▸ What is expected:
Collect every line in the material below that contains the word "identifies", matching case exactly.

▸ Input material:

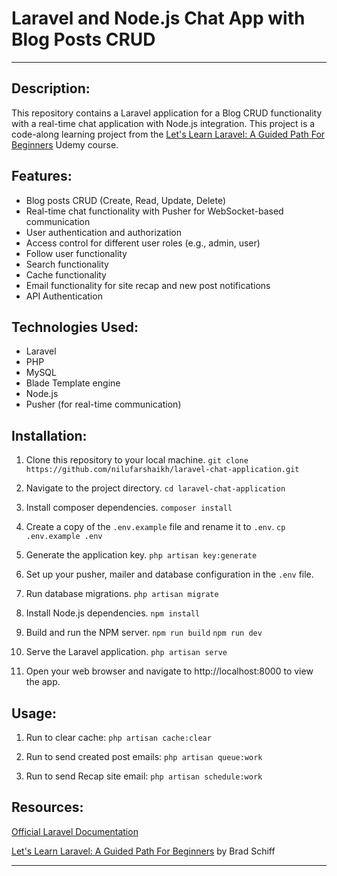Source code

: # Laravel and Node.js Chat App with Blog Posts CRUD

---

## Description:

This repository contains a Laravel application for a Blog CRUD functionality with a real-time chat application with Node.js integration. This project is a code-along learning project from the [Let's Learn Laravel: A Guided Path For Beginners](https://www.udemy.com/course/lets-learn-laravel-a-guided-path-for-beginners) Udemy course.

## Features:

-   Blog posts CRUD (Create, Read, Update, Delete)
-   Real-time chat functionality with Pusher for WebSocket-based communication
-   User authentication and authorization
-   Access control for different user roles (e.g., admin, user)
-   Follow user functionality
-   Search functionality
-   Cache functionality
-   Email functionality for site recap and new post notifications
-   API Authentication

## Technologies Used:

-   Laravel
-   PHP
-   MySQL
-   Blade Template engine
-   Node.js
-   Pusher (for real-time communication)

## Installation:

1. Clone this repository to your local machine.
   `git clone https://github.com/nilufarshaikh/laravel-chat-application.git`

2. Navigate to the project directory.
   `cd laravel-chat-application`

3. Install composer dependencies.
   `composer install`

4. Create a copy of the `.env.example` file and rename it to `.env`.
   `cp .env.example .env`

5. Generate the application key.
   `php artisan key:generate`

6. Set up your pusher, mailer and database configuration in the `.env` file.

7. Run database migrations.
   `php artisan migrate`

8. Install Node.js dependencies.
   `npm install`

9. Build and run the NPM server.
   `npm run build`
   `npm run dev`

10. Serve the Laravel application.
    `php artisan serve`

11. Open your web browser and navigate to http://localhost:8000 to view the app.

## Usage:

1. Run to clear cache:
   `php artisan cache:clear`

2. Run to send created post emails:
   `php artisan queue:work`

3. Run to send Recap site email:
   `php artisan schedule:work`

## Resources:

[Official Laravel Documentation](https://laravel.com/docs/)

[Let's Learn Laravel: A Guided Path For Beginners](https://www.udemy.com/course/lets-learn-laravel-a-guided-path-for-beginners) by Brad Schiff

---
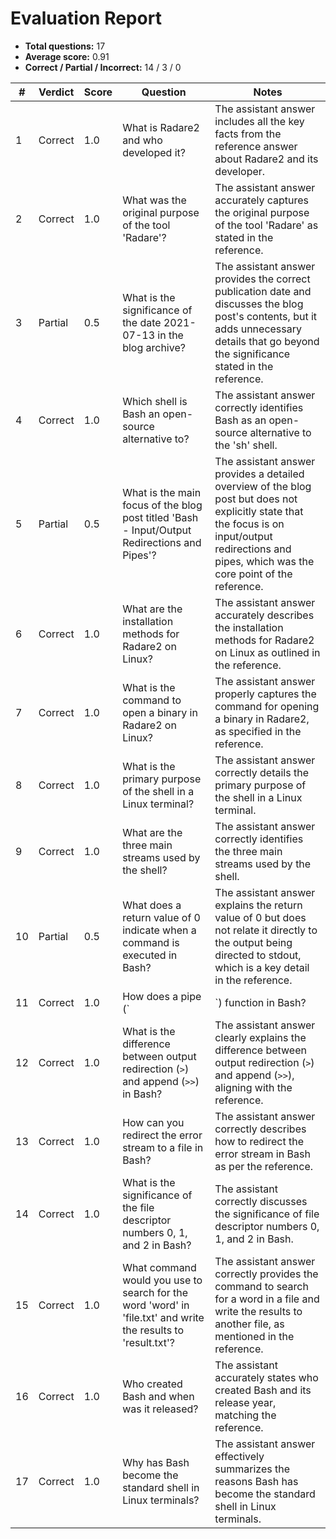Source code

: # Evaluation Report

* **Total questions:** 17
* **Average score:** 0.91
* **Correct / Partial / Incorrect:** 14 / 3 / 0

| # | Verdict | Score | Question | Notes |
|---|---------|-------|----------|-------|
| 1 | Correct | 1.0 | What is Radare2 and who developed it? | The assistant answer includes all the key facts from the reference answer about Radare2 and its developer. |
| 2 | Correct | 1.0 | What was the original purpose of the tool 'Radare'? | The assistant answer accurately captures the original purpose of the tool 'Radare' as stated in the reference. |
| 3 | Partial | 0.5 | What is the significance of the date 2021-07-13 in the blog archive? | The assistant answer provides the correct publication date and discusses the blog post's contents, but it adds unnecessary details that go beyond the significance stated in the reference. |
| 4 | Correct | 1.0 | Which shell is Bash an open-source alternative to? | The assistant answer correctly identifies Bash as an open-source alternative to the 'sh' shell. |
| 5 | Partial | 0.5 | What is the main focus of the blog post titled 'Bash - Input/Output Redirections and Pipes'? | The assistant answer provides a detailed overview of the blog post but does not explicitly state that the focus is on input/output redirections and pipes, which was the core point of the reference. |
| 6 | Correct | 1.0 | What are the installation methods for Radare2 on Linux? | The assistant answer accurately describes the installation methods for Radare2 on Linux as outlined in the reference. |
| 7 | Correct | 1.0 | What is the command to open a binary in Radare2 on Linux? | The assistant answer properly captures the command for opening a binary in Radare2, as specified in the reference. |
| 8 | Correct | 1.0 | What is the primary purpose of the shell in a Linux terminal? | The assistant answer correctly details the primary purpose of the shell in a Linux terminal. |
| 9 | Correct | 1.0 | What are the three main streams used by the shell? | The assistant answer correctly identifies the three main streams used by the shell. |
| 10 | Partial | 0.5 | What does a return value of 0 indicate when a command is executed in Bash? | The assistant answer explains the return value of 0 but does not relate it directly to the output being directed to stdout, which is a key detail in the reference. |
| 11 | Correct | 1.0 | How does a pipe (`|`) function in Bash? | The assistant answer accurately explains how a pipe functions in Bash. |
| 12 | Correct | 1.0 | What is the difference between output redirection (`>`) and append (`>>`) in Bash? | The assistant answer clearly explains the difference between output redirection (`>`) and append (`>>`), aligning with the reference. |
| 13 | Correct | 1.0 | How can you redirect the error stream to a file in Bash? | The assistant answer correctly describes how to redirect the error stream in Bash as per the reference. |
| 14 | Correct | 1.0 | What is the significance of the file descriptor numbers 0, 1, and 2 in Bash? | The assistant correctly discusses the significance of file descriptor numbers 0, 1, and 2 in Bash. |
| 15 | Correct | 1.0 | What command would you use to search for the word 'word' in 'file.txt' and write the results to 'result.txt'? | The assistant answer correctly provides the command to search for a word in a file and write the results to another file, as mentioned in the reference. |
| 16 | Correct | 1.0 | Who created Bash and when was it released? | The assistant accurately states who created Bash and its release year, matching the reference. |
| 17 | Correct | 1.0 | Why has Bash become the standard shell in Linux terminals? | The assistant answer effectively summarizes the reasons Bash has become the standard shell in Linux terminals. |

▸ Solution for this exercise:
| 4 | Correct | 1.0 | Which shell is Bash an open-source alternative to? | The assistant answer correctly identifies Bash as an open-source alternative to the 'sh' shell. |
| 9 | Correct | 1.0 | What are the three main streams used by the shell? | The assistant answer correctly identifies the three main streams used by the shell. |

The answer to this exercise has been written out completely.